Together with Vievu, a body-worn camera vendor, Microsoft is in talks with Oakland Police Department in California about setting up cloud infrastructure to transport and store video shot by police officers’ body cameras, Harvey said.
Interest in police body cameras is on the rise, following recent police violence incidents around the US that sparked mass protests. If more police officers wear body cameras, however, police departments will have to make major investments in IT infrastructure to transport and store the video those cameras collect. Cloud infrastructure, accessible through trustworthy private connections, can be an effective solution for them.
“We are working with a number of agencies directly on body camera initiatives,” Harvey said.
Generally, Microsoft has put a lot of effort into courting local law enforcement agencies as cloud customers.
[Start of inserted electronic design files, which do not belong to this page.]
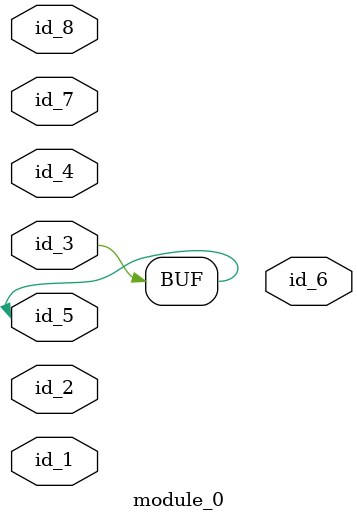
<source format=v>
module module_0 (
    id_1,
    id_2,
    id_3,
    id_4,
    id_5,
    id_6,
    id_7,
    id_8
);
  inout wire id_8;
  inout wire id_7;
  output wire id_6;
  inout wire id_5;
  input wire id_4;
  inout wire id_3;
  input wire id_2;
  inout wire id_1;
  assign id_5 = id_3;
endmodule
module module_1;
  always
    if (id_1)
      if (1) id_1 <= 1'b0;
      else id_1 <= 1;
  wire id_4;
  module_0 modCall_1 (
      id_4,
      id_4,
      id_4,
      id_4,
      id_4,
      id_4,
      id_4,
      id_4
  );
  wire id_5;
  assign id_3 = id_1;
endmodule

</source>
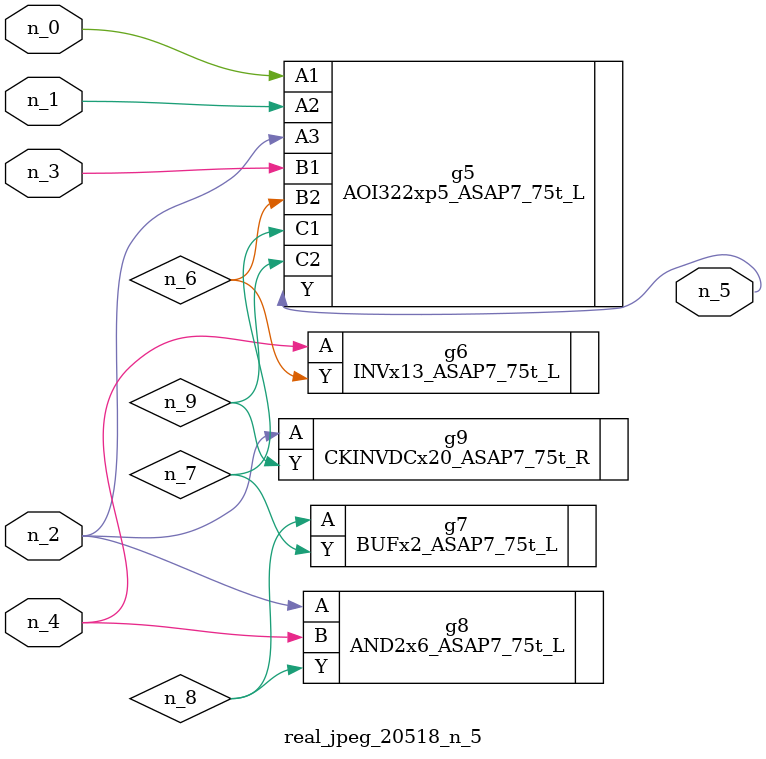
<source format=v>
module real_jpeg_20518_n_5 (n_4, n_0, n_1, n_2, n_3, n_5);

input n_4;
input n_0;
input n_1;
input n_2;
input n_3;

output n_5;

wire n_8;
wire n_6;
wire n_7;
wire n_9;

AOI322xp5_ASAP7_75t_L g5 ( 
.A1(n_0),
.A2(n_1),
.A3(n_2),
.B1(n_3),
.B2(n_6),
.C1(n_7),
.C2(n_9),
.Y(n_5)
);

AND2x6_ASAP7_75t_L g8 ( 
.A(n_2),
.B(n_4),
.Y(n_8)
);

CKINVDCx20_ASAP7_75t_R g9 ( 
.A(n_2),
.Y(n_9)
);

INVx13_ASAP7_75t_L g6 ( 
.A(n_4),
.Y(n_6)
);

BUFx2_ASAP7_75t_L g7 ( 
.A(n_8),
.Y(n_7)
);


endmodule
</source>
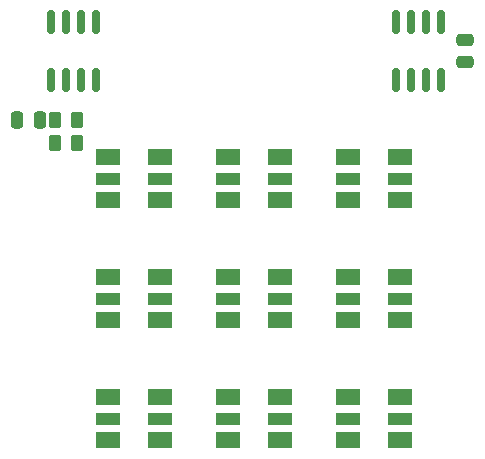
<source format=gbr>
%TF.GenerationSoftware,KiCad,Pcbnew,8.0.0*%
%TF.CreationDate,2024-04-26T11:05:52+02:00*%
%TF.ProjectId,mender-shield,6d656e64-6572-42d7-9368-69656c642e6b,rev?*%
%TF.SameCoordinates,Original*%
%TF.FileFunction,Paste,Bot*%
%TF.FilePolarity,Positive*%
%FSLAX46Y46*%
G04 Gerber Fmt 4.6, Leading zero omitted, Abs format (unit mm)*
G04 Created by KiCad (PCBNEW 8.0.0) date 2024-04-26 11:05:52*
%MOMM*%
%LPD*%
G01*
G04 APERTURE LIST*
G04 Aperture macros list*
%AMRoundRect*
0 Rectangle with rounded corners*
0 $1 Rounding radius*
0 $2 $3 $4 $5 $6 $7 $8 $9 X,Y pos of 4 corners*
0 Add a 4 corners polygon primitive as box body*
4,1,4,$2,$3,$4,$5,$6,$7,$8,$9,$2,$3,0*
0 Add four circle primitives for the rounded corners*
1,1,$1+$1,$2,$3*
1,1,$1+$1,$4,$5*
1,1,$1+$1,$6,$7*
1,1,$1+$1,$8,$9*
0 Add four rect primitives between the rounded corners*
20,1,$1+$1,$2,$3,$4,$5,0*
20,1,$1+$1,$4,$5,$6,$7,0*
20,1,$1+$1,$6,$7,$8,$9,0*
20,1,$1+$1,$8,$9,$2,$3,0*%
G04 Aperture macros list end*
%ADD10RoundRect,0.250000X-0.262500X-0.450000X0.262500X-0.450000X0.262500X0.450000X-0.262500X0.450000X0*%
%ADD11R,2.000000X1.400000*%
%ADD12R,2.000000X1.000000*%
%ADD13RoundRect,0.250000X-0.250000X-0.475000X0.250000X-0.475000X0.250000X0.475000X-0.250000X0.475000X0*%
%ADD14RoundRect,0.250000X0.475000X-0.250000X0.475000X0.250000X-0.475000X0.250000X-0.475000X-0.250000X0*%
%ADD15RoundRect,0.150000X-0.150000X0.825000X-0.150000X-0.825000X0.150000X-0.825000X0.150000X0.825000X0*%
%ADD16RoundRect,0.150000X0.150000X-0.825000X0.150000X0.825000X-0.150000X0.825000X-0.150000X-0.825000X0*%
G04 APERTURE END LIST*
D10*
%TO.C,R2*%
X108942500Y-89027000D03*
X110767500Y-89027000D03*
%TD*%
%TO.C,R1*%
X108942500Y-90932000D03*
X110767500Y-90932000D03*
%TD*%
D11*
%TO.C,D18*%
X138090000Y-112500000D03*
D12*
X138090000Y-114300000D03*
D11*
X138090000Y-116100000D03*
X133690000Y-116100000D03*
D12*
X133690000Y-114300000D03*
D11*
X133690000Y-112500000D03*
%TD*%
%TO.C,D15*%
X127930000Y-112500000D03*
D12*
X127930000Y-114300000D03*
D11*
X127930000Y-116100000D03*
X123530000Y-116100000D03*
D12*
X123530000Y-114300000D03*
D11*
X123530000Y-112500000D03*
%TD*%
%TO.C,D12*%
X117770000Y-112500000D03*
D12*
X117770000Y-114300000D03*
D11*
X117770000Y-116100000D03*
X113370000Y-116100000D03*
D12*
X113370000Y-114300000D03*
D11*
X113370000Y-112500000D03*
%TD*%
%TO.C,D17*%
X138090000Y-102340000D03*
D12*
X138090000Y-104140000D03*
D11*
X138090000Y-105940000D03*
X133690000Y-105940000D03*
D12*
X133690000Y-104140000D03*
D11*
X133690000Y-102340000D03*
%TD*%
%TO.C,D14*%
X127930000Y-102340000D03*
D12*
X127930000Y-104140000D03*
D11*
X127930000Y-105940000D03*
X123530000Y-105940000D03*
D12*
X123530000Y-104140000D03*
D11*
X123530000Y-102340000D03*
%TD*%
%TO.C,D11*%
X117770000Y-102340000D03*
D12*
X117770000Y-104140000D03*
D11*
X117770000Y-105940000D03*
X113370000Y-105940000D03*
D12*
X113370000Y-104140000D03*
D11*
X113370000Y-102340000D03*
%TD*%
%TO.C,D16*%
X138090000Y-92180000D03*
D12*
X138090000Y-93980000D03*
D11*
X138090000Y-95780000D03*
X133690000Y-95780000D03*
D12*
X133690000Y-93980000D03*
D11*
X133690000Y-92180000D03*
%TD*%
%TO.C,D13*%
X127930000Y-92180000D03*
D12*
X127930000Y-93980000D03*
D11*
X127930000Y-95780000D03*
X123530000Y-95780000D03*
D12*
X123530000Y-93980000D03*
D11*
X123530000Y-92180000D03*
%TD*%
%TO.C,D10*%
X117770000Y-92180000D03*
D12*
X117770000Y-93980000D03*
D11*
X117770000Y-95780000D03*
X113370000Y-95780000D03*
D12*
X113370000Y-93980000D03*
D11*
X113370000Y-92180000D03*
%TD*%
D13*
%TO.C,C5*%
X105730000Y-89027000D03*
X107630000Y-89027000D03*
%TD*%
D14*
%TO.C,C4*%
X143660000Y-84135000D03*
X143660000Y-82235000D03*
%TD*%
D15*
%TO.C,U5*%
X108585000Y-80710000D03*
X109855000Y-80710000D03*
X111125000Y-80710000D03*
X112395000Y-80710000D03*
X112395000Y-85660000D03*
X111125000Y-85660000D03*
X109855000Y-85660000D03*
X108585000Y-85660000D03*
%TD*%
D16*
%TO.C,U4*%
X141605000Y-80710000D03*
X140335000Y-80710000D03*
X139065000Y-80710000D03*
X137795000Y-80710000D03*
X137795000Y-85660000D03*
X139065000Y-85660000D03*
X140335000Y-85660000D03*
X141605000Y-85660000D03*
%TD*%
M02*

</source>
Earlier this year, the International Association of Chiefs of Police issued a formal recommendation that cloud storage services for all criminal-justice data, including video, comply with the Justice Information Services Security Policy devised by the FBI. Microsoft, in response, has made sure Azure Government complies with the FBI’s guidelines.
Answers to the Big Cloud Questions
Harvey expects most government agencies that use Azure Government to opt for ExpressRoute. Security is an important driver, but it’s also about performance. Core enterprise applications simply don’t perform well enough if hosted in the public cloud.
“When you start talking about enterprise workloads, having that level of connectivity is going to allow you to do more interesting things,” he said.
Brian Hoekelman, VP of business and cloud ecosystem development at Level 3, one of the network service providers enabling ExpressRoute for Azure, said enterprises usually start using Azure over the internet for development and testing, but once they’re ready to deploy in production, they turn to ExpressRoute. The dynamics are similar for AWS, which has a similar service called Direct Connect, he said.
ExpressRoute takes more time and money to set up than simply provisioning VMs through a web browser. But “the performance benefits outweigh the flexibility of going over the internet,” Hoekelman said.
And enterprises seem to be catching on. For service providers like Level 3 and Equinix, providing direct private links to public cloud services is a new and rapidly growing source of revenue. “From a [business] unit percentage growth perspective, it’s one of our fastest growing products,” Hoekelman said.
Security and performance were the two most frequently cited impediments to adoption of public cloud services by enterprises about five years ago, when cloud hype was really picking up. The standard line was that while infrastructure elasticity and the pay-as-you-go model of public cloud were attractive, security and performance weren’t good enough for serious enterprise workloads in production; only for test and dev.
With services like ExpressRoute, Direct Connect, or Google’s Carrier Interconnect cloud service providers seem to have found a way to address those concerns. Customers don’t get quite the ease of use of provisioning VMs through a browser and paying with a credit card – the initial setup takes some time and professional services – but what they get is close to that and at the same time more secure and with more predictable performance.